───── PROVIDED RECORDS

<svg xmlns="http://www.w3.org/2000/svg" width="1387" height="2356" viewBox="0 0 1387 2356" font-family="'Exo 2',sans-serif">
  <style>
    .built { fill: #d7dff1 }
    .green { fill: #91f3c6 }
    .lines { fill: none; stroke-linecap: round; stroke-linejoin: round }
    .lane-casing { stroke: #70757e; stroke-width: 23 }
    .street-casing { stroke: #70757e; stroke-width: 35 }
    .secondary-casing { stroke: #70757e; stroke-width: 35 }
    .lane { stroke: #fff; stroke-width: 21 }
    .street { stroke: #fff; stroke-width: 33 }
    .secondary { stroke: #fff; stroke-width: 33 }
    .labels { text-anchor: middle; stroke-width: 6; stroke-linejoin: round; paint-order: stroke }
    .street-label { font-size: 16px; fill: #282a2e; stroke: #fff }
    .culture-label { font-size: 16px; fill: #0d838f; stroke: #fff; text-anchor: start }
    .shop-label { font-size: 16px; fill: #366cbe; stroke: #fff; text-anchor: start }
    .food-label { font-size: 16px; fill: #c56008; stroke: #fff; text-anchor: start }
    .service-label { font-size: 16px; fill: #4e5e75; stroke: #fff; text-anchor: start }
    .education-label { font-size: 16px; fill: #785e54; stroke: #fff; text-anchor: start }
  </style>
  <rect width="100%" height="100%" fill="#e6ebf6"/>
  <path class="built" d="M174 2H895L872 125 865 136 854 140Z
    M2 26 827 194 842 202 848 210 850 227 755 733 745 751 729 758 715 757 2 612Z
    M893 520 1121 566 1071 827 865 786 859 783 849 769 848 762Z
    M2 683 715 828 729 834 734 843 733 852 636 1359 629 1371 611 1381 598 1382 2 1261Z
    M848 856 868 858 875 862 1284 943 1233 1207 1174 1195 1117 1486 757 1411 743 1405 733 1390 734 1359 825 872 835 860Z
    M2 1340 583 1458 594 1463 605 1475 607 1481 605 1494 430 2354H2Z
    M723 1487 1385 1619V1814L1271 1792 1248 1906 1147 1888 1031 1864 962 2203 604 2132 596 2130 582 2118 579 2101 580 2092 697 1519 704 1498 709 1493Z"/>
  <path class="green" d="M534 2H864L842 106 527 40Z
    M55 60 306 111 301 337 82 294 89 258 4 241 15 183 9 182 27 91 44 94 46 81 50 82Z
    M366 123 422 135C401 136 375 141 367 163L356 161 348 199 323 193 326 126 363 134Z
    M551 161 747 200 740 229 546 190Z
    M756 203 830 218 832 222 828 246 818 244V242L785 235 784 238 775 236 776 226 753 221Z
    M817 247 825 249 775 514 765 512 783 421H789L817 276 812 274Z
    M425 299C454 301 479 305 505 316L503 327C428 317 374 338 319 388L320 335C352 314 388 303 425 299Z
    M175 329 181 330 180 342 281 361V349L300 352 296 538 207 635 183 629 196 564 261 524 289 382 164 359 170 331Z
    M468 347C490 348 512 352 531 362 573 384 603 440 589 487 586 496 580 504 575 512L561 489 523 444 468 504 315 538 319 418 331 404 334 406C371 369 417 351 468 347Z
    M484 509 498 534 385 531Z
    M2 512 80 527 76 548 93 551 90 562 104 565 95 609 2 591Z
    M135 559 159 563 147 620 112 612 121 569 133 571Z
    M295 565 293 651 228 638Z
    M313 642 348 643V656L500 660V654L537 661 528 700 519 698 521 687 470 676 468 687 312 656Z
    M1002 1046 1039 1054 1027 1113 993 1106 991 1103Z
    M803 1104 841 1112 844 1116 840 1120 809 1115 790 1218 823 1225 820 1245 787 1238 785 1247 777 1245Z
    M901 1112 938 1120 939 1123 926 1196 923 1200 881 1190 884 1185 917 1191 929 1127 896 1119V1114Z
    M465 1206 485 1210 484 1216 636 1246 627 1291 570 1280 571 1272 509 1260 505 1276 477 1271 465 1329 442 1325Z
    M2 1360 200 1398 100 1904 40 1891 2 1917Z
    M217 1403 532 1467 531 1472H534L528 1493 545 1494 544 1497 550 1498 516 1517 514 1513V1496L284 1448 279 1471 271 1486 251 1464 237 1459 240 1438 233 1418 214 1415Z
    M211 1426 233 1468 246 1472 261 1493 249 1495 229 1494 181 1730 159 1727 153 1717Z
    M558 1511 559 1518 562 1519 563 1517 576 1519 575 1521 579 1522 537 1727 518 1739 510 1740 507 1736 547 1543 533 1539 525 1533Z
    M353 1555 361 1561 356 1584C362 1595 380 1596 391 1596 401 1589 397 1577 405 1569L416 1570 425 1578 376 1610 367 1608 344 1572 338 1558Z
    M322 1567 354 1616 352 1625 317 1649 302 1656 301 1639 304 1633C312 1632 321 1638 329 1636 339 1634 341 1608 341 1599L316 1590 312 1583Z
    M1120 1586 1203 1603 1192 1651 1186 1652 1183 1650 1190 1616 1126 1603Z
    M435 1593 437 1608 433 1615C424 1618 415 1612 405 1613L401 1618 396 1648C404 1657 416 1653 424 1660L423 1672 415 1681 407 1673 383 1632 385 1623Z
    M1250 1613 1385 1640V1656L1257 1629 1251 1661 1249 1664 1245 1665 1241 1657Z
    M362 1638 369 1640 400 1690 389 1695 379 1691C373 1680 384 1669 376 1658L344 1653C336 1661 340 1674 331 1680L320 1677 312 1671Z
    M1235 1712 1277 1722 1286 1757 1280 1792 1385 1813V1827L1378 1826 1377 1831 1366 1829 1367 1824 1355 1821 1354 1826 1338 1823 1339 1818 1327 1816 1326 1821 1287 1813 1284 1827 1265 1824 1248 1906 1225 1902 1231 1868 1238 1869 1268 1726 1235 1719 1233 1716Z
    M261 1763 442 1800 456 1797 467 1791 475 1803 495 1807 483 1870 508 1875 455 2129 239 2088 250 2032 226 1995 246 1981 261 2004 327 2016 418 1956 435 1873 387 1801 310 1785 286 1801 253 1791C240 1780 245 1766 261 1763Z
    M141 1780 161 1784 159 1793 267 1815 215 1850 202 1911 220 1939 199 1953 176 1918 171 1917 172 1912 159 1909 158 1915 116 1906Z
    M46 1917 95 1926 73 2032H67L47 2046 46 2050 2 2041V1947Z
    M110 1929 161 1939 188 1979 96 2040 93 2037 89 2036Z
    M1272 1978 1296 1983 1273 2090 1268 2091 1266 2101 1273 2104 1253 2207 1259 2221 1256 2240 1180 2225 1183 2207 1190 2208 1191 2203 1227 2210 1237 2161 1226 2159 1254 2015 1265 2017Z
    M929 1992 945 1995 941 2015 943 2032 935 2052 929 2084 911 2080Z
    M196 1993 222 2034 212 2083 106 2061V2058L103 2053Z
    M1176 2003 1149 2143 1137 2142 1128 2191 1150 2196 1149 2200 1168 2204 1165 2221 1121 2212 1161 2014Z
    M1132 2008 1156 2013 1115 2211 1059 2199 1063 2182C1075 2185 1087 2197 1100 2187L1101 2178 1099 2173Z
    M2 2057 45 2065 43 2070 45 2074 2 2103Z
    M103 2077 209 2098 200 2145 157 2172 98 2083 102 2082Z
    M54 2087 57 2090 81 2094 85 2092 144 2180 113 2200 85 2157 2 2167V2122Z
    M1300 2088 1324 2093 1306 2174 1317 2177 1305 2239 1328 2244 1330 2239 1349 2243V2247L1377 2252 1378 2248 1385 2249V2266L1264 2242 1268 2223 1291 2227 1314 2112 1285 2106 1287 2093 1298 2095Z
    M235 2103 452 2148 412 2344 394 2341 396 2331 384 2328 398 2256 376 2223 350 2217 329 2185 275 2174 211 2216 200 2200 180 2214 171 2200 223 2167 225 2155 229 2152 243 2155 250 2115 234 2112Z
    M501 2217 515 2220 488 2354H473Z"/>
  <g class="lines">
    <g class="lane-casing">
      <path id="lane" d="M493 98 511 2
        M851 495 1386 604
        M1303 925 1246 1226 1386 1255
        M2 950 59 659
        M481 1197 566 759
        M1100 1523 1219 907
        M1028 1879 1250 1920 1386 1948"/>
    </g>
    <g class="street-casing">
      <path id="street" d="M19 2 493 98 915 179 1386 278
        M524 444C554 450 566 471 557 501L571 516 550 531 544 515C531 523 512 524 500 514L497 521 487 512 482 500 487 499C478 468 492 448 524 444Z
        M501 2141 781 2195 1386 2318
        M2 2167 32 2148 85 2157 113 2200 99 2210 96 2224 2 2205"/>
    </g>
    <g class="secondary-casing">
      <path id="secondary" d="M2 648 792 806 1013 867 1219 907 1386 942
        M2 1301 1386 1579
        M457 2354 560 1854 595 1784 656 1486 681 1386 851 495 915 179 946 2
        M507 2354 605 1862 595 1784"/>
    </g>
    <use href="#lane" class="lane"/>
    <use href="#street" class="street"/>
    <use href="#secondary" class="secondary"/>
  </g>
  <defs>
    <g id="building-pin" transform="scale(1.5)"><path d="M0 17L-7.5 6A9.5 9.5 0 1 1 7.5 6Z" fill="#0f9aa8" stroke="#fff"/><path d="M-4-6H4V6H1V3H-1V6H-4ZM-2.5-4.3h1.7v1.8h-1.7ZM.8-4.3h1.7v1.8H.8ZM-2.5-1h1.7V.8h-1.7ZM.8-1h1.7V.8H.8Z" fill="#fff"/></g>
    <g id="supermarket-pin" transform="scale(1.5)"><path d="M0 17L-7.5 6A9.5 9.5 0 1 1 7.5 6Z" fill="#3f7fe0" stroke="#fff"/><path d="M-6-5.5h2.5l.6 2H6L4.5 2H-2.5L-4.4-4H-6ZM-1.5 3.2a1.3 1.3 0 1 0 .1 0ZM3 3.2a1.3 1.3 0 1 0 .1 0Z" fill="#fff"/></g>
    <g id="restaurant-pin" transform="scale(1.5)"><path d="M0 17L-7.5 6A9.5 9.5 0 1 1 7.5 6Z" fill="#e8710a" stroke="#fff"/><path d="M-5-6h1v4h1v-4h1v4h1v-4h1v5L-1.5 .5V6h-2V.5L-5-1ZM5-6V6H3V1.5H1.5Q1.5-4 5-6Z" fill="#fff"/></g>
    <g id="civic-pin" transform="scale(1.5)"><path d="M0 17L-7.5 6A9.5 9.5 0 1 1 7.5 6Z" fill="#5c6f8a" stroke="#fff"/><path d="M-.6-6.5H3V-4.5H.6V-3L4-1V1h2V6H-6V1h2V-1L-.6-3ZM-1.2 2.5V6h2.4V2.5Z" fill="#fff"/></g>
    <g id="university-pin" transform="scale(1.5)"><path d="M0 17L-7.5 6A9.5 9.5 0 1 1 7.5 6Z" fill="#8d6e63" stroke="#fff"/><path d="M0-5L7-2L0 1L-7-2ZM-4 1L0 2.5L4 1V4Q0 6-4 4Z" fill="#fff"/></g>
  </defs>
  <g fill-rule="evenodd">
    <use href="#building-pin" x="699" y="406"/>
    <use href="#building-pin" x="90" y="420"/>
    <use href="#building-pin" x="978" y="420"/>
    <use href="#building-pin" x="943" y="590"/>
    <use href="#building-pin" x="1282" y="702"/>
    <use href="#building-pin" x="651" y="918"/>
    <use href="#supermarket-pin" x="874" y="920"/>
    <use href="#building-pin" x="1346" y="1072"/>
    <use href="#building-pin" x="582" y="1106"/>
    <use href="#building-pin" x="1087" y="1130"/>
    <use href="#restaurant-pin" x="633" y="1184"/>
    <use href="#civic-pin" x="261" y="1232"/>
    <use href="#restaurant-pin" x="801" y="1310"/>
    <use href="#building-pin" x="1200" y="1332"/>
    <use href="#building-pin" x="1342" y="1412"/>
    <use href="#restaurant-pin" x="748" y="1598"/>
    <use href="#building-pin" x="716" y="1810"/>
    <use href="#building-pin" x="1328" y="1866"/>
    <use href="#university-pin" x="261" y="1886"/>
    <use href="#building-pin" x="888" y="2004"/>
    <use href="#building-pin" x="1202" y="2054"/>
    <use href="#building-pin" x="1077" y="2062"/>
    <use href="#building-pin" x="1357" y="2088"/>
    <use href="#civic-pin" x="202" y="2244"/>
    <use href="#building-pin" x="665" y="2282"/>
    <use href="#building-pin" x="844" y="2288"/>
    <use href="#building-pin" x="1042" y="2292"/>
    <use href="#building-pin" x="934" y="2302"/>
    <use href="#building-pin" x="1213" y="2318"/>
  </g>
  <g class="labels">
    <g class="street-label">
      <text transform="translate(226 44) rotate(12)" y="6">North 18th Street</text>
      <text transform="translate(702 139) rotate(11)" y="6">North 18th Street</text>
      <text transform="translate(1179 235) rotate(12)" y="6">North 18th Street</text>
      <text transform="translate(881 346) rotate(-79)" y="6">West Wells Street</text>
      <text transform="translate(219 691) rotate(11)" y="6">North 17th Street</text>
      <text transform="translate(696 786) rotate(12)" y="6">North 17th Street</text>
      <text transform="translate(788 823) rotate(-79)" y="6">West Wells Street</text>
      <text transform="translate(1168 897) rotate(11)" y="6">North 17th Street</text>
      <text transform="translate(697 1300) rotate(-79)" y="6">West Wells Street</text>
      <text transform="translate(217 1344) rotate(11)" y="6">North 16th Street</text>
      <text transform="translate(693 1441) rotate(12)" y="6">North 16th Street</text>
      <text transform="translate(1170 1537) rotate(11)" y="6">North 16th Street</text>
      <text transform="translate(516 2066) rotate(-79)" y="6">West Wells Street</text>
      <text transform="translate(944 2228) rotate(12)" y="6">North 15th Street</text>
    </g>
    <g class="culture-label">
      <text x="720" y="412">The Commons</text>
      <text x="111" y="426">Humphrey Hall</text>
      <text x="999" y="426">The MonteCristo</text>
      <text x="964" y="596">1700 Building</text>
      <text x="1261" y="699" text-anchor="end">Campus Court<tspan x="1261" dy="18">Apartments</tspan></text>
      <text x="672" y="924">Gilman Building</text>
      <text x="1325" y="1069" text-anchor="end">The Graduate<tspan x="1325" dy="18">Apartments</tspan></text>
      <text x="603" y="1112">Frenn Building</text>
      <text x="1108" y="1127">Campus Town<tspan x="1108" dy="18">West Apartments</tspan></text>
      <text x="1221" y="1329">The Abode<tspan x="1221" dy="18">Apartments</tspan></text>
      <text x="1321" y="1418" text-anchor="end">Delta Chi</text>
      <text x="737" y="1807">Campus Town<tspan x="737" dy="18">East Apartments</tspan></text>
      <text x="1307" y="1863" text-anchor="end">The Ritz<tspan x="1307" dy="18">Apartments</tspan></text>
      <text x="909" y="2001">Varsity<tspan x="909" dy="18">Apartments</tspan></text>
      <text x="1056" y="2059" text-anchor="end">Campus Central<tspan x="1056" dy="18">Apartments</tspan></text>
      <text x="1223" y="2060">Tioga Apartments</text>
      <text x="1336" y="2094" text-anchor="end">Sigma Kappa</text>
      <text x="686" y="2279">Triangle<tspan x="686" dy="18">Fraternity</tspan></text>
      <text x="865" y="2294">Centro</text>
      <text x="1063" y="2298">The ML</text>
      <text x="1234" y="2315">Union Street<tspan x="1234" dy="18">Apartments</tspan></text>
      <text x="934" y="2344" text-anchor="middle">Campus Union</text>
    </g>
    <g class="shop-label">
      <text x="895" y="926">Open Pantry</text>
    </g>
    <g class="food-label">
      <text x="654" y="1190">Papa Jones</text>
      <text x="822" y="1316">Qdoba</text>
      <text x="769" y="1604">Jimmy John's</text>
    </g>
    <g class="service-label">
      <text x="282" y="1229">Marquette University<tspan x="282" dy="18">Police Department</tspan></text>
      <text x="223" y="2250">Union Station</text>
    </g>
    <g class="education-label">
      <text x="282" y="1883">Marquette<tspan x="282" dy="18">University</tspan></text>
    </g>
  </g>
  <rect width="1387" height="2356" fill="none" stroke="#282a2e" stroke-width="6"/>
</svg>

──────────
───── PROVIDED RECORDS

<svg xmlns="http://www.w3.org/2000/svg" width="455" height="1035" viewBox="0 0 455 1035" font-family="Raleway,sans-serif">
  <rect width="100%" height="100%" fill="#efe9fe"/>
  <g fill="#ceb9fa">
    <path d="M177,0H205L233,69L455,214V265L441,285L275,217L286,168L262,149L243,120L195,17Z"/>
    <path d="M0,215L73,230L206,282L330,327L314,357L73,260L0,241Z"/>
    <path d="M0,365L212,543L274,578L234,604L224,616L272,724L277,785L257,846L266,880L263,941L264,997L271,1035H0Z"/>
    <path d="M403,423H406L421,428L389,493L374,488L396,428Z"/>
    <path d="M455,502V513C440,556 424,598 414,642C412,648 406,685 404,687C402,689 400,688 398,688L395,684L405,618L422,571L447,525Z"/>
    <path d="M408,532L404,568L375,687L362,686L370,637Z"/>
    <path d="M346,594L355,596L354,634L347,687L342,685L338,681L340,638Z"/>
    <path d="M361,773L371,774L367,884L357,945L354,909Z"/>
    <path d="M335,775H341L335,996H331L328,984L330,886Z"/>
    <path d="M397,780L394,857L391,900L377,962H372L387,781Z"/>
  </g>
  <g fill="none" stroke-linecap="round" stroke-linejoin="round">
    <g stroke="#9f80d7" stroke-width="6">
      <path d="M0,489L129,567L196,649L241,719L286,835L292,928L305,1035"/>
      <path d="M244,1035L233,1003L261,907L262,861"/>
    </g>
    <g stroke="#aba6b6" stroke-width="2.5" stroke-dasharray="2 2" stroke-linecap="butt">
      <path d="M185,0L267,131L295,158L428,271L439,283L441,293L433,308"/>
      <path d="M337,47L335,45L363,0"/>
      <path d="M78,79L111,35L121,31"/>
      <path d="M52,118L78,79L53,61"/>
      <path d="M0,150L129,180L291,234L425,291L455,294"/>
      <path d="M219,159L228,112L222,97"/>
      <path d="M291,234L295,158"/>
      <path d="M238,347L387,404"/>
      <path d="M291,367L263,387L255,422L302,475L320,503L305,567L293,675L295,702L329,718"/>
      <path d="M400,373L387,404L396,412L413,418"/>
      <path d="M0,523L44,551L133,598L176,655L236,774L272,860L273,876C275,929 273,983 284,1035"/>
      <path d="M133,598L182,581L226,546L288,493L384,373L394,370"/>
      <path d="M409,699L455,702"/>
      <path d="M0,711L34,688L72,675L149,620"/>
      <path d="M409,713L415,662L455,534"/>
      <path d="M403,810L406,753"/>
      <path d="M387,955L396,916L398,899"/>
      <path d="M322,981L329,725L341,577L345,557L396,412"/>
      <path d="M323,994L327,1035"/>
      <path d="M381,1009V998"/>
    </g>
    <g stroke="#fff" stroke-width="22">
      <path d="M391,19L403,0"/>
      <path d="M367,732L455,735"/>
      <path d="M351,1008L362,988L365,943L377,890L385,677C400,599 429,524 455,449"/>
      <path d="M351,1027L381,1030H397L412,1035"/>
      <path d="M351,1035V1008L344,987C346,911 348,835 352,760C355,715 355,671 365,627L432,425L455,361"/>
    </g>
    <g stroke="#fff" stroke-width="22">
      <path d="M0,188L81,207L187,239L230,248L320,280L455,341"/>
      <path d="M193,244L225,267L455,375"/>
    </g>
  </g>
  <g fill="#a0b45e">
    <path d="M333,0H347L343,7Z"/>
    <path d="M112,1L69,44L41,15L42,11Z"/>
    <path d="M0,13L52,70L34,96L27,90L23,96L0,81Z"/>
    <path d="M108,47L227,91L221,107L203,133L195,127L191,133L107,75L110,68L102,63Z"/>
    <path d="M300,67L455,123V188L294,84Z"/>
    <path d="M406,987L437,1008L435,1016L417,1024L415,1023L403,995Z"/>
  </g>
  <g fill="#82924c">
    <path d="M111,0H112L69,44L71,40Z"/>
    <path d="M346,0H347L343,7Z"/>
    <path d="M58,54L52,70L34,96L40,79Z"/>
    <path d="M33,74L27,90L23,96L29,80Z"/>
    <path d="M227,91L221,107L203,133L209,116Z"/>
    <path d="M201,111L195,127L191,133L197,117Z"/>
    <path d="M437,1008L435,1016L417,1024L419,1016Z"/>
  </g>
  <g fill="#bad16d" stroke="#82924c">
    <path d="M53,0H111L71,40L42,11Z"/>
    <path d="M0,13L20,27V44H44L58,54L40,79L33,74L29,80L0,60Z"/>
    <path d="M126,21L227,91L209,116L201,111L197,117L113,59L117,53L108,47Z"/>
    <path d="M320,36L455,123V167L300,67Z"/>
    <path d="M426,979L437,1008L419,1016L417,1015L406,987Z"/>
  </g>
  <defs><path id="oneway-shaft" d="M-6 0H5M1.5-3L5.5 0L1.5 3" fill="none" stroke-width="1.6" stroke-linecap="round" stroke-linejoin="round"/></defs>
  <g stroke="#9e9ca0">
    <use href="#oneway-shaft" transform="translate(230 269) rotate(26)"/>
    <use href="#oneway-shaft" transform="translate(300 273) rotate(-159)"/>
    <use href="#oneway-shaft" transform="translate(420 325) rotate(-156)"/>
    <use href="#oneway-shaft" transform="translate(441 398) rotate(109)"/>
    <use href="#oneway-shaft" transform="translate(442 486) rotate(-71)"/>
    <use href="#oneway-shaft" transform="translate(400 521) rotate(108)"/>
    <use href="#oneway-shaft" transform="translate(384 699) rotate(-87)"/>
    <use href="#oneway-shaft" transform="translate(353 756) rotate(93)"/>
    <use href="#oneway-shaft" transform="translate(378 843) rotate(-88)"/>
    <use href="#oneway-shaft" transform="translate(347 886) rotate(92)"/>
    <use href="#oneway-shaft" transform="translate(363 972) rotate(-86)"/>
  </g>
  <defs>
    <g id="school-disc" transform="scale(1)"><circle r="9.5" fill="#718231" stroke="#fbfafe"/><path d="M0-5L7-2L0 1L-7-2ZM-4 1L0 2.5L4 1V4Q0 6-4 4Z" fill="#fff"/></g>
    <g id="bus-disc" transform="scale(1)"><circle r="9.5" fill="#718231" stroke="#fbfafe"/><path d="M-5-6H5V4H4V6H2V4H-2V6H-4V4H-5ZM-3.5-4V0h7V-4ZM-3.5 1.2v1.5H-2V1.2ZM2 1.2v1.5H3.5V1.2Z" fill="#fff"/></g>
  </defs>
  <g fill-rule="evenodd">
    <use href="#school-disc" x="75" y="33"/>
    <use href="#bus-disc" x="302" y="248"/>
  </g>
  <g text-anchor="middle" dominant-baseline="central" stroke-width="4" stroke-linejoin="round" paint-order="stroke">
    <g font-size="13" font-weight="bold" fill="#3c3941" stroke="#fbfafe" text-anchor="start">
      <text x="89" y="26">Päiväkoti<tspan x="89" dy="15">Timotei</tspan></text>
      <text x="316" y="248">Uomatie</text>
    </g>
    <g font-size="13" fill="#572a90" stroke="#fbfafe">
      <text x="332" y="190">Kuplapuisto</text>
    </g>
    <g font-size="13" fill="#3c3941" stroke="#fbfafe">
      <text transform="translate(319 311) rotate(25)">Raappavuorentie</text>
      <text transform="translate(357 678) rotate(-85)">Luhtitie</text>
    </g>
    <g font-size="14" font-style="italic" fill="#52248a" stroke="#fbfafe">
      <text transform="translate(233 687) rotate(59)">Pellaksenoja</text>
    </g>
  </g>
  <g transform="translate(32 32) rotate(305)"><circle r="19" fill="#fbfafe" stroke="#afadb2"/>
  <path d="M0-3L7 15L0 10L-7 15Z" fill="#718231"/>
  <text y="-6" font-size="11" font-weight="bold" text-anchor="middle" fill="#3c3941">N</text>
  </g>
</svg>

──────────

Filter the listing above for the string "lines" and copy every matching line.

    .lines { fill: none; stroke-linecap: round; stroke-linejoin: round }
  <g class="lines">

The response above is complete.